EXERCISE DATA:
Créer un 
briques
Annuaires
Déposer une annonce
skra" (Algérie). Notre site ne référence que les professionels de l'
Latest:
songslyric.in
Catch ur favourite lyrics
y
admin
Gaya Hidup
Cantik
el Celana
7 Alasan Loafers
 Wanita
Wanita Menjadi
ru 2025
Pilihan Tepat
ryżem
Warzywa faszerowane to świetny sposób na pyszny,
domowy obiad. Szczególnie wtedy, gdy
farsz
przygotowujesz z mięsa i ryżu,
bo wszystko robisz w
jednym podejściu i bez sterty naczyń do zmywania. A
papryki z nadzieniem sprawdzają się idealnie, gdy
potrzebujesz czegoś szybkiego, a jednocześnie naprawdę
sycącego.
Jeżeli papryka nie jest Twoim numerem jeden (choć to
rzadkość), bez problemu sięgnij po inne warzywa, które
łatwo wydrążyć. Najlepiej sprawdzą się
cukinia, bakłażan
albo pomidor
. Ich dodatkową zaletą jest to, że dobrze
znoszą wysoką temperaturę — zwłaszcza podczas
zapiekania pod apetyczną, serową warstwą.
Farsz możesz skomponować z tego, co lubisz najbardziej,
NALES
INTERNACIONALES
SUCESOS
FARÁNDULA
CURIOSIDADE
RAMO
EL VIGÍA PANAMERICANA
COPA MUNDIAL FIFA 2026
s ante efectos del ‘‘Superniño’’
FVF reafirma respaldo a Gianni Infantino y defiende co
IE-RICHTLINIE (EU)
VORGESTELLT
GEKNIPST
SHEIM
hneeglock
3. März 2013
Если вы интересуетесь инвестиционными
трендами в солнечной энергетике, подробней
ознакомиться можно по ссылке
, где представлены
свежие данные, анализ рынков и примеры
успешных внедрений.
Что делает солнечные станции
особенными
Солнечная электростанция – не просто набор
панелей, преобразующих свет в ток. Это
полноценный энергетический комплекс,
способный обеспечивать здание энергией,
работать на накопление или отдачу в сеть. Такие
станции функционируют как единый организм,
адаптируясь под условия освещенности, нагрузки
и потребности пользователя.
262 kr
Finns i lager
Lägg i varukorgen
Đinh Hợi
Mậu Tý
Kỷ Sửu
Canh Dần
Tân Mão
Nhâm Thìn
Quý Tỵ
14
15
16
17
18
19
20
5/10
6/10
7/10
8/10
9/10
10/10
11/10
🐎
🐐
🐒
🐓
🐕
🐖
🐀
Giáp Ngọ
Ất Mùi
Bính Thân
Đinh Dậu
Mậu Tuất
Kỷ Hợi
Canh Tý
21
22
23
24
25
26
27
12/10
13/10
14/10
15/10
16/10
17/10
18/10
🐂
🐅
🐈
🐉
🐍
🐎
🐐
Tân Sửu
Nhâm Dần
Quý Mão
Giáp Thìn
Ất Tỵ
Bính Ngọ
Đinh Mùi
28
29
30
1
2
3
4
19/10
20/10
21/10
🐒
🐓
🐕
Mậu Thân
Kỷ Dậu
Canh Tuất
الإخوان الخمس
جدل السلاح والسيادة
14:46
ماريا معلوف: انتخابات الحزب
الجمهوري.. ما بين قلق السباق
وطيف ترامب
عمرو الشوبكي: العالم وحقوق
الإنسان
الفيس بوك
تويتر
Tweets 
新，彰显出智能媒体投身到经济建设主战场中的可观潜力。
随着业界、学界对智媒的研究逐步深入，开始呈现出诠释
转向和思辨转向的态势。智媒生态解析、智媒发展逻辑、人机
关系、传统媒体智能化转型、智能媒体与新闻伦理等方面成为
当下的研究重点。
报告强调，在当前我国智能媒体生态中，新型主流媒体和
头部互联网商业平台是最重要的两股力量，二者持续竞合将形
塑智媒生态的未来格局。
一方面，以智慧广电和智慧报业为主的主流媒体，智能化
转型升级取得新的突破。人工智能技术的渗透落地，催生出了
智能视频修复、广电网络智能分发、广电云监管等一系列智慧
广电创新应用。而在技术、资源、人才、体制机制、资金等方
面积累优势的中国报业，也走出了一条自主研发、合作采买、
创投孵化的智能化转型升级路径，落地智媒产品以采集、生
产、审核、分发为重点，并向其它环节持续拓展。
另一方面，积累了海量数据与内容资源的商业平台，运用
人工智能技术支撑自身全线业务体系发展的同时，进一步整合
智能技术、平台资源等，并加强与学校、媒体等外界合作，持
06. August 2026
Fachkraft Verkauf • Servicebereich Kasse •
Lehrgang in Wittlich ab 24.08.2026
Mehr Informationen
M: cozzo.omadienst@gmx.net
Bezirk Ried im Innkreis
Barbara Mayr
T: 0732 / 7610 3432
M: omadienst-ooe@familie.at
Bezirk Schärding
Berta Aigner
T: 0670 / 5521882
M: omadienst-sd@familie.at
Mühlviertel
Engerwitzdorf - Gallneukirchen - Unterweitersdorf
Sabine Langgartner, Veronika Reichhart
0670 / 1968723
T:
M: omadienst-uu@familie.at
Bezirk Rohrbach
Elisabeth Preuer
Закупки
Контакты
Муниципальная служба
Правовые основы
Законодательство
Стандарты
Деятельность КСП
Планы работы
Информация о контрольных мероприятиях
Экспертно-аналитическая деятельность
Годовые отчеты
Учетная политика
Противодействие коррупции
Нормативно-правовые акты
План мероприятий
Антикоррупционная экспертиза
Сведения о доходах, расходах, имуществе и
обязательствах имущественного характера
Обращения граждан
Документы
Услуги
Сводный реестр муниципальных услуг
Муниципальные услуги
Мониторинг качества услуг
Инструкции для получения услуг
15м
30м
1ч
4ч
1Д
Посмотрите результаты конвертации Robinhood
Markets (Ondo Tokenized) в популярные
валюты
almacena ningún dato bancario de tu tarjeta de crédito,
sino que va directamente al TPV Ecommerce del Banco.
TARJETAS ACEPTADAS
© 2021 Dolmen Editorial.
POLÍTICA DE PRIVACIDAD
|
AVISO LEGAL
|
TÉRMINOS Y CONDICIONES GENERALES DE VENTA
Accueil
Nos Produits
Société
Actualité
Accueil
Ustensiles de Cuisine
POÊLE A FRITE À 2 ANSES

EXERCISE DIRECTIONS:
Reproduce all of the data above line for line, with identical characters, spacing, and line order.

YOUR SOLUTION:
Créer un 
briques
Annuaires
Déposer une annonce
skra" (Algérie). Notre site ne référence que les professionels de l'
Latest:
songslyric.in
Catch ur favourite lyrics
y
admin
Gaya Hidup
Cantik
el Celana
7 Alasan Loafers
 Wanita
Wanita Menjadi
ru 2025
Pilihan Tepat
ryżem
Warzywa faszerowane to świetny sposób na pyszny,
domowy obiad. Szczególnie wtedy, gdy
farsz
przygotowujesz z mięsa i ryżu,
bo wszystko robisz w
jednym podejściu i bez sterty naczyń do zmywania. A
papryki z nadzieniem sprawdzają się idealnie, gdy
potrzebujesz czegoś szybkiego, a jednocześnie naprawdę
sycącego.
Jeżeli papryka nie jest Twoim numerem jeden (choć to
rzadkość), bez problemu sięgnij po inne warzywa, które
łatwo wydrążyć. Najlepiej sprawdzą się
cukinia, bakłażan
albo pomidor
. Ich dodatkową zaletą jest to, że dobrze
znoszą wysoką temperaturę — zwłaszcza podczas
zapiekania pod apetyczną, serową warstwą.
Farsz możesz skomponować z tego, co lubisz najbardziej,
NALES
INTERNACIONALES
SUCESOS
FARÁNDULA
CURIOSIDADE
RAMO
EL VIGÍA PANAMERICANA
COPA MUNDIAL FIFA 2026
s ante efectos del ‘‘Superniño’’
FVF reafirma respaldo a Gianni Infantino y defiende co
IE-RICHTLINIE (EU)
VORGESTELLT
GEKNIPST
SHEIM
hneeglock
3. März 2013
Если вы интересуетесь инвестиционными
трендами в солнечной энергетике, подробней
ознакомиться можно по ссылке
, где представлены
свежие данные, анализ рынков и примеры
успешных внедрений.
Что делает солнечные станции
особенными
Солнечная электростанция – не просто набор
панелей, преобразующих свет в ток. Это
полноценный энергетический комплекс,
способный обеспечивать здание энергией,
работать на накопление или отдачу в сеть. Такие
станции функционируют как единый организм,
адаптируясь под условия освещенности, нагрузки
и потребности пользователя.
262 kr
Finns i lager
Lägg i varukorgen
Đinh Hợi
Mậu Tý
Kỷ Sửu
Canh Dần
Tân Mão
Nhâm Thìn
Quý Tỵ
14
15
16
17
18
19
20
5/10
6/10
7/10
8/10
9/10
10/10
11/10
🐎
🐐
🐒
🐓
🐕
🐖
🐀
Giáp Ngọ
Ất Mùi
Bính Thân
Đinh Dậu
Mậu Tuất
Kỷ Hợi
Canh Tý
21
22
23
24
25
26
27
12/10
13/10
14/10
15/10
16/10
17/10
18/10
🐂
🐅
🐈
🐉
🐍
🐎
🐐
Tân Sửu
Nhâm Dần
Quý Mão
Giáp Thìn
Ất Tỵ
Bính Ngọ
Đinh Mùi
28
29
30
1
2
3
4
19/10
20/10
21/10
🐒
🐓
🐕
Mậu Thân
Kỷ Dậu
Canh Tuất
الإخوان الخمس
جدل السلاح والسيادة
14:46
ماريا معلوف: انتخابات الحزب
الجمهوري.. ما بين قلق السباق
وطيف ترامب
عمرو الشوبكي: العالم وحقوق
الإنسان
الفيس بوك
تويتر
Tweets 
新，彰显出智能媒体投身到经济建设主战场中的可观潜力。
随着业界、学界对智媒的研究逐步深入，开始呈现出诠释
转向和思辨转向的态势。智媒生态解析、智媒发展逻辑、人机
关系、传统媒体智能化转型、智能媒体与新闻伦理等方面成为
当下的研究重点。
报告强调，在当前我国智能媒体生态中，新型主流媒体和
头部互联网商业平台是最重要的两股力量，二者持续竞合将形
塑智媒生态的未来格局。
一方面，以智慧广电和智慧报业为主的主流媒体，智能化
转型升级取得新的突破。人工智能技术的渗透落地，催生出了
智能视频修复、广电网络智能分发、广电云监管等一系列智慧
广电创新应用。而在技术、资源、人才、体制机制、资金等方
面积累优势的中国报业，也走出了一条自主研发、合作采买、
创投孵化的智能化转型升级路径，落地智媒产品以采集、生
产、审核、分发为重点，并向其它环节持续拓展。
另一方面，积累了海量数据与内容资源的商业平台，运用
人工智能技术支撑自身全线业务体系发展的同时，进一步整合
智能技术、平台资源等，并加强与学校、媒体等外界合作，持
06. August 2026
Fachkraft Verkauf • Servicebereich Kasse •
Lehrgang in Wittlich ab 24.08.2026
Mehr Informationen
M: cozzo.omadienst@gmx.net
Bezirk Ried im Innkreis
Barbara Mayr
T: 0732 / 7610 3432
M: omadienst-ooe@familie.at
Bezirk Schärding
Berta Aigner
T: 0670 / 5521882
M: omadienst-sd@familie.at
Mühlviertel
Engerwitzdorf - Gallneukirchen - Unterweitersdorf
Sabine Langgartner, Veronika Reichhart
0670 / 1968723
T:
M: omadienst-uu@familie.at
Bezirk Rohrbach
Elisabeth Preuer
Закупки
Контакты
Муниципальная служба
Правовые основы
Законодательство
Стандарты
Деятельность КСП
Планы работы
Информация о контрольных мероприятиях
Экспертно-аналитическая деятельность
Годовые отчеты
Учетная политика
Противодействие коррупции
Нормативно-правовые акты
План мероприятий
Антикоррупционная экспертиза
Сведения о доходах, расходах, имуществе и
обязательствах имущественного характера
Обращения граждан
Документы
Услуги
Сводный реестр муниципальных услуг
Муниципальные услуги
Мониторинг качества услуг
Инструкции для получения услуг
15м
30м
1ч
4ч
1Д
Посмотрите результаты конвертации Robinhood
Markets (Ondo Tokenized) в популярные
валюты
almacena ningún dato bancario de tu tarjeta de crédito,
sino que va directamente al TPV Ecommerce del Banco.
TARJETAS ACEPTADAS
© 2021 Dolmen Editorial.
POLÍTICA DE PRIVACIDAD
|
AVISO LEGAL
|
TÉRMINOS Y CONDICIONES GENERALES DE VENTA
Accueil
Nos Produits
Société
Actualité
Accueil
Ustensiles de Cuisine
POÊLE A FRITE À 2 ANSES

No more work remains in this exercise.